Permasalahan pada kondisi lalu lintas telah menimbulkan berbagai masalah dalam kenyataan sehari-hari. Permasalahan diantaranya adalah pertambahan kendaraan bermotor yang dikeluarkan oleh pabrikan dan tidak dibarengi dengan penambahan akses jalan. Kondisi ini mengakibatkan kemacetan lalu lintas karena masyarakat yang enggan mematuhi rambu-rambu lalu lintas yang ada. Sehingga tidak heran kalau setiap harinya sering terjadi pelanggaran lalu lintas yang tidak sedikit menimbulkan kecelakaan.

Pada kenyataanya masih banyak melakukan pelanggaran lalu lintas baik dari pihak pengguna jalan maupun dari pihak penegak hukumnya sendiri. Sesuai dengan yang terjadi dilapangan banyak pelanggaran-pelanggaran lalu lintas yang dianggap kecil tapi bisa mengakibatkan menggangu ketertiban umum, kerugian, dan bisa terjadi juga kematian, diantaranya pelanggaran lalu lintas tersebut adalah para pengguna jalan menerobos lampu lalu lintas dan para pedagang kaki lima yang menggunakan ruas jalan untuk berjualan hal tersebut sudah merupakan pelanggaran terhadap lalu lintas.

Berdasarkan kenyataan yang sering terjadi dilapangan, akibat dari adanya pelanggaran lalu lintas ialah terjadinya kecelakaan lalu lintas.
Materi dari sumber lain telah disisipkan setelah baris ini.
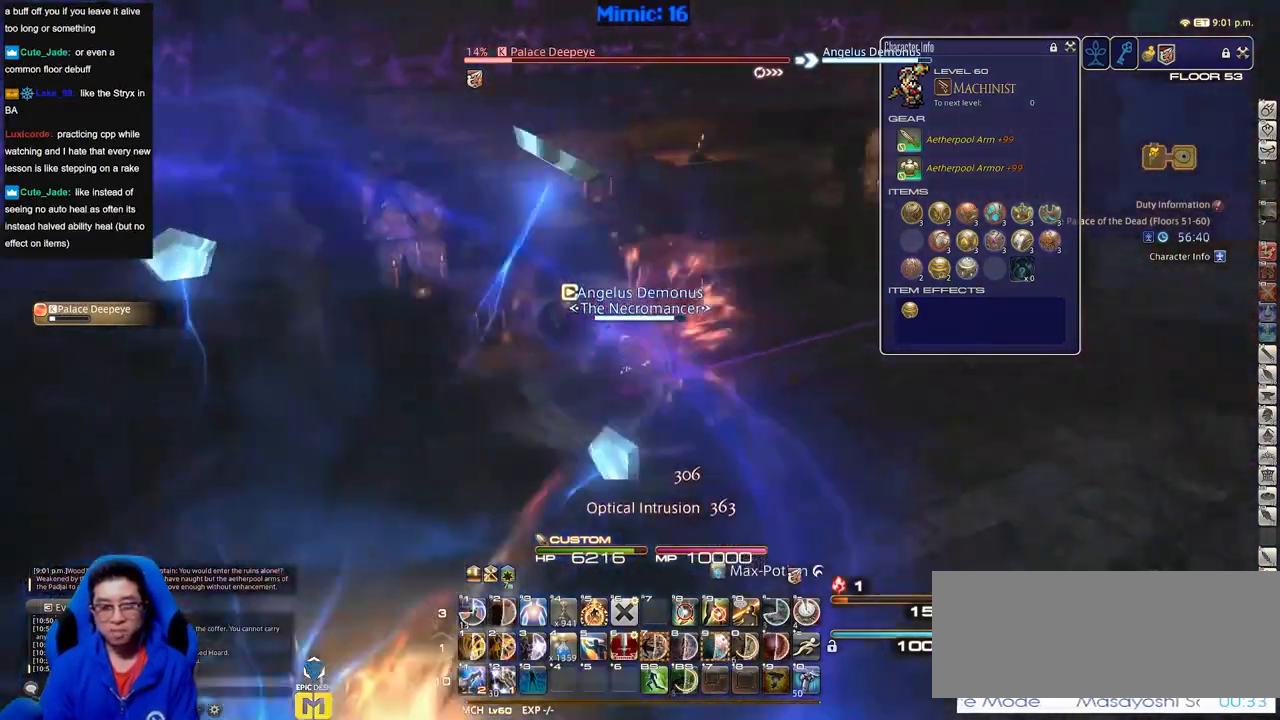
{"keys": ["d", "w"], "events": []}
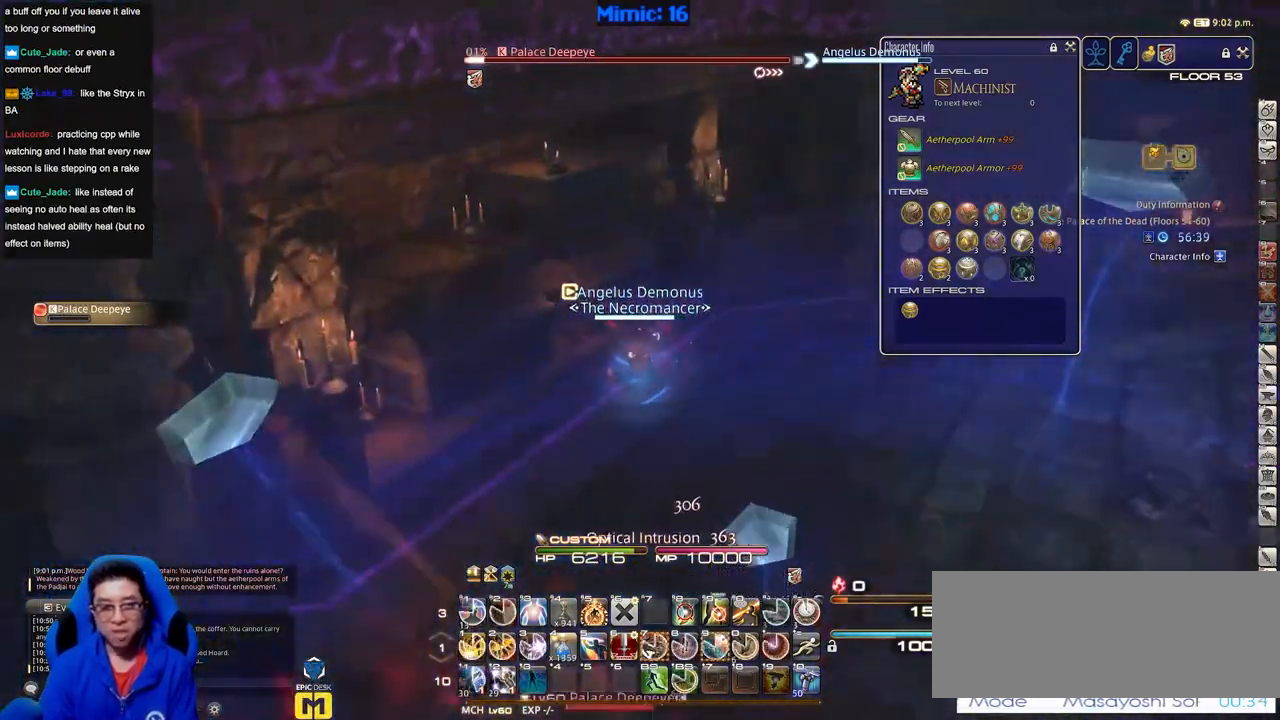
{"keys": ["d", "w"], "events": []}
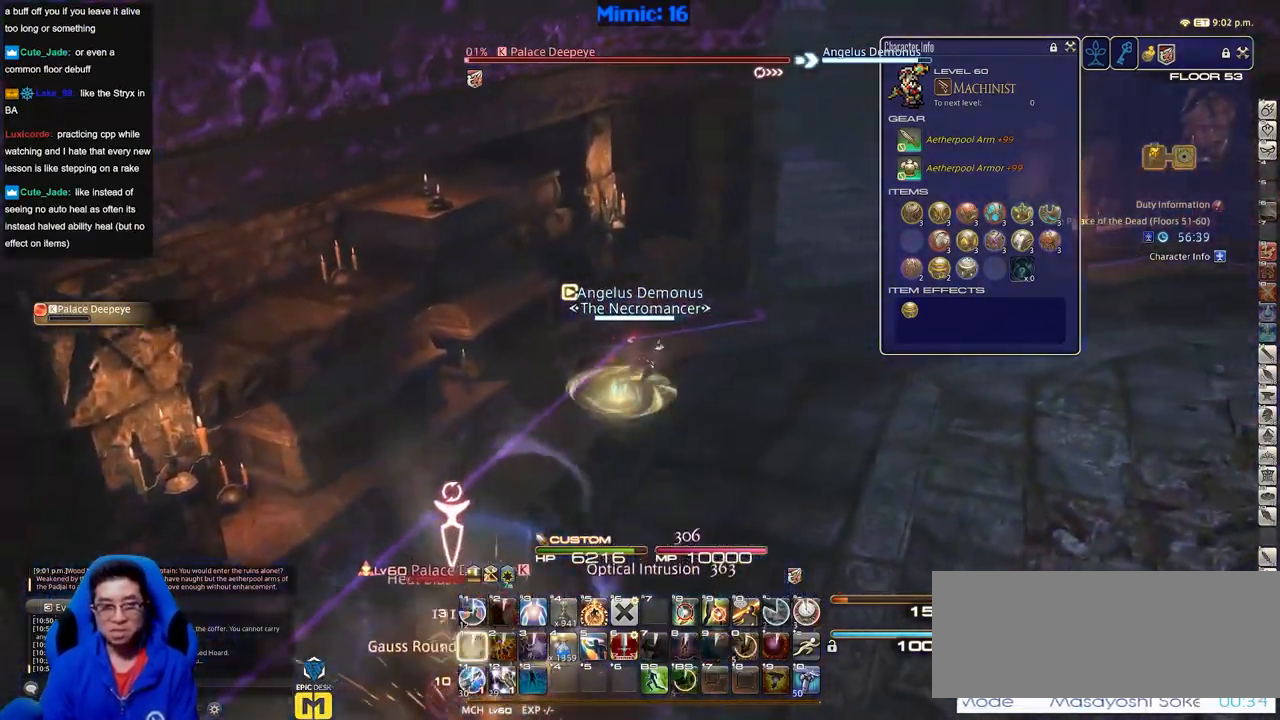
{"keys": ["d", "w"], "events": []}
Kecelakaan lalu lintas itu sendiri didefinisikan sebagai suatu peristiwa yang tak terduga dan tidak terencana atau tidak diharapkan yang terjadi dijalan raya, mana mengakibatkan luka, sakit, kerugian baik pada manusia, barang maupun lingkungan.

Berdasarkan tingkat keparahannya korban kecelakaan (casualitas) dibedakan menjadi 3 (tiga) macam, yaitu:

  1. Korban meninggal dunia atau mati (fatality killed)
  2. Korban luka-luka berat (serious injury)
  3. Korban luka-luka ringan (slight injury)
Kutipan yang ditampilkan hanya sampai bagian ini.